- EXCERPT TO READ:
>>>
Randomly selected ambulatory patients with lung cancer were evaluated by the Hospital Depression and Anxiety Scale (HADS), and those with scores over the validated cutoff value for adjustment disorder or major depressive disorder were included in this analysis. The data set included the responses to the 13-item questionnaire to assess four possible concerns of patients in relation to emotional disclosure to the treating physician (“no perceived need to disclose emotions,” “fear of the negative impact of emotional disclosure,” “negative attitude toward emotional disclosure,” “hesitation to disturb the physician with emotional disclosure”). The attending physicians rated the severity of depression in each patient using 3-point Likert scales (0 [absent] to 2 [clinical]). Depression was considered to be underrecognized when the patients had a HADS score above the cutoff value, but in whom the depression rating by the attending physician was 0.
The HADS score was over the cutoff value in the 60 patients. The mean age was 65.1 ± 10.0, and 82% had advanced cancer (Stage IIIb or IV or recurrence). Depression was underrecognized in 44 (73%) patients. None of the four factors related to reluctance for emotional disclosure was associated with the underrecognition of depression by the physicians. None of the demographic or cancer–related variables were associated with depression underrecognition by physicians.
Significance of results:
The results did not support the assumption that patients' reluctance for emotional disclosure is associated with the underrecognition of depression by physicians.
<<<
- RECORD EXTRACTS:
>>>
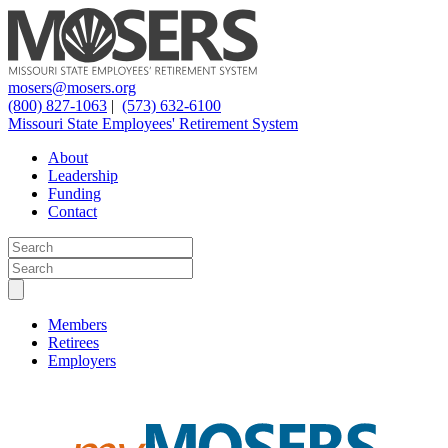
mosers@mosers.org
(800) 827-1063
|
(573) 632-6100
Missouri State Employees' Retirement System
About
Leadership
Funding
Contact
Members
Retirees
Employers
<<<
- EXPLORE THE MATERIAL:
[1] Please copy the depression study excerpt word for word, starting at "The HADS score" and ending at "depression by physicians.".
[2] According to the depression study excerpt, in how many patients was depression underrecognized?
The entries are separate material, apart from the depression study excerpt.

- SOLUTION LIST:
[1]
The HADS score was over the cutoff value in the 60 patients. The mean age was 65.1 ± 10.0, and 82% had advanced cancer (Stage IIIb or IV or recurrence). Depression was underrecognized in 44 (73%) patients. None of the four factors related to reluctance for emotional disclosure was associated with the underrecognition of depression by the physicians. None of the demographic or cancer–related variables were associated with depression underrecognition by physicians.
Significance of results:
The results did not support the assumption that patients' reluctance for emotional disclosure is associated with the underrecognition of depression by physicians.

[2] 44 patients (73%).